Acceptable Theft
Acceptable Theft

Note: this is an article I started but never finished.  A conclusion is not present but it still seemed worthy to share.

At one time I worked for a defense contractor as a software developer.  I was offered a six-figure salary and assumed I should perform accordingly.  Clearly I was naive.  I started by diligently learning the goals and examining possible solutions.  I then developed a working prototype of what would go way beyond the original scope of the project, be vastly simpler to use, and allow us to do the $4.5 million contract in probably less than $500,000.  That is where I went wrong.

Saving $4,000,000 of taxpayer’s money means nothing in the trillion dollar world.  The employer would rather have inefficiency in large scale so they can charge millions or billions.  What they save in taxpayer money, they lose in profit.  I was clearly an anathema.

So what do you do with this trouble maker?  Give him distractions, useless work, and put him in an environment that forces ineffectiveness.  I endured this for a year and it allowed me to continually refine the prototype.  I presented this at least three times to my supervisor.  After about a year he finally said that I was right all along and we should look into it.  However, between that conversation and the next I was transferred to another project.

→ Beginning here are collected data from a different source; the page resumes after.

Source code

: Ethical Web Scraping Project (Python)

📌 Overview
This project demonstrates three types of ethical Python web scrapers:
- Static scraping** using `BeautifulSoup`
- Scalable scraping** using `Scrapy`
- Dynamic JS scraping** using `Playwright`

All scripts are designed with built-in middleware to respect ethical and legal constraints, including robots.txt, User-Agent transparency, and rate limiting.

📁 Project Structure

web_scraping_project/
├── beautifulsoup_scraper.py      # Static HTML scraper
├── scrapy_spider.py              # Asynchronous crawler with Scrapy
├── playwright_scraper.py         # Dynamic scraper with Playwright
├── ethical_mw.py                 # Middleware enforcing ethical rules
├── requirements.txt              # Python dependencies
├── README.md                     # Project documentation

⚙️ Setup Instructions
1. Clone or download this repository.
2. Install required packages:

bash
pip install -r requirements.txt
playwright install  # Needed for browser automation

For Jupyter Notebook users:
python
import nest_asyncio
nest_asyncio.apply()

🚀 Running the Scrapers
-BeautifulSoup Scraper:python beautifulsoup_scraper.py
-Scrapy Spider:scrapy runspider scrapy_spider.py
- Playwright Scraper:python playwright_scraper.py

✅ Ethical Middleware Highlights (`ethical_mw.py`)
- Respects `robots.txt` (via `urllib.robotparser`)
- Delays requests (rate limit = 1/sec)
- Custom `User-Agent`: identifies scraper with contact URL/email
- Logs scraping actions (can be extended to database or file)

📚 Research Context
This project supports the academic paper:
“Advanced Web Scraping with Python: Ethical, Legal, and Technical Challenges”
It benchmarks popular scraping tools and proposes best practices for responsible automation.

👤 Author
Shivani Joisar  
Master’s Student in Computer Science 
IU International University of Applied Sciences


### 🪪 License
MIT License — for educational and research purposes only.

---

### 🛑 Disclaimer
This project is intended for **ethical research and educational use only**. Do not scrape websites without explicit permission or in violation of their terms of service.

However, all that I did in that year was discarded.  The work was not what was important to the company; I was an expense that could be well padded and charged to the government (taxpayer).  Microsoft was contracted to present a fairly useless seminar to us and when the presenter went around the room to ask what everyone did, my response was “I provide billable hours…”  It got a laugh, but I was serious and people knew it.

Sometime later in a hallway conversation I pointed out the fact that my year there produced nothing; it was not well received.  The following day I was unemployed.

During that year I was in an environment where it was difficult to concentrate.  So when the crowd got rowdy, I sat in my corner playing Spider Solitaire.   To give an idea of how much time this was, consider that I played the four suite game and had the time to win over 100 consecutive games.  I do not speak of this with pride, but it is a confession.  I stole from the American taxpayer.  Theft is theft and what I did was wrong.

“If you see a thief, you are pleased with him” Psalm 50:18

While I was living on taxpayer dollars, many people were pleased that I was taking care of the needs of my family.  They did not know or believe that I was stealing from them.  After all, per taxpayer, we are talking about pennies.  I was with a stable company, ironically British, in the very stable defense industry.

My family paid a price in the attitude that I had. I told them I was a thief and it was tearing me apart.  The concept of “doing a better job to get ahead” is a myth in the socialist environment.  When the job ended, I wasn’t disappointed.